- **Activity**
Show every line of the data below that contains the word "Aggravated". Case counts.

- **Source records**
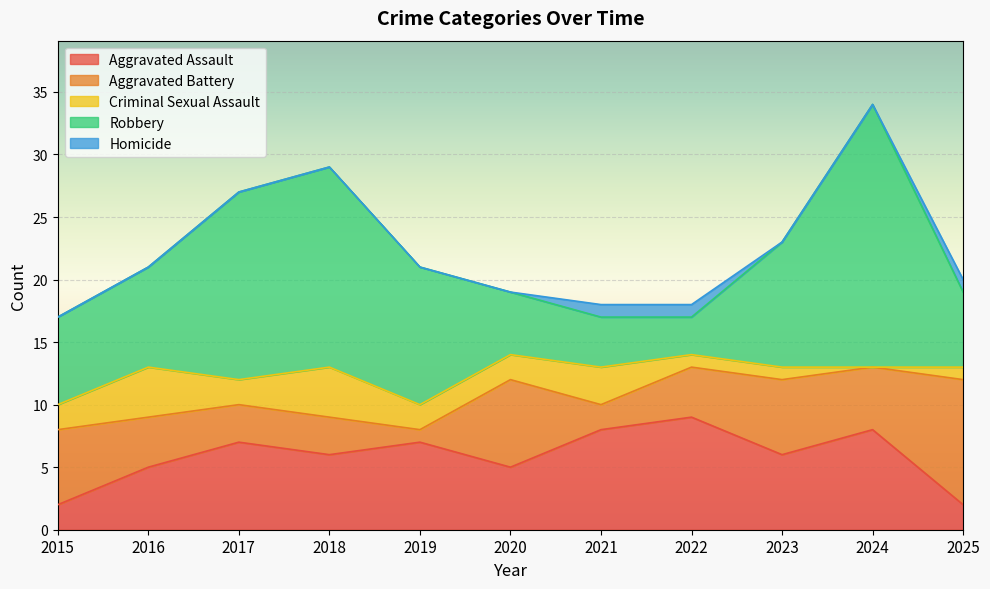

Reading left to right, transcribe all the data shown in this chart.

Aggravated Assault: 2	5	7	6	7	5	8	9	6	8	2
Aggravated Battery: 6	4	3	3	1	7	2	4	6	5	10
Criminal Sexual Assault: 2	4	2	4	2	2	3	1	1	0	1
Robbery: 7	8	15	16	11	5	4	3	10	21	6
Homicide: 0	0	0	0	0	0	1	1	0	0	1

- **Response**
Aggravated Assault: 2	5	7	6	7	5	8	9	6	8	2
Aggravated Battery: 6	4	3	3	1	7	2	4	6	5	10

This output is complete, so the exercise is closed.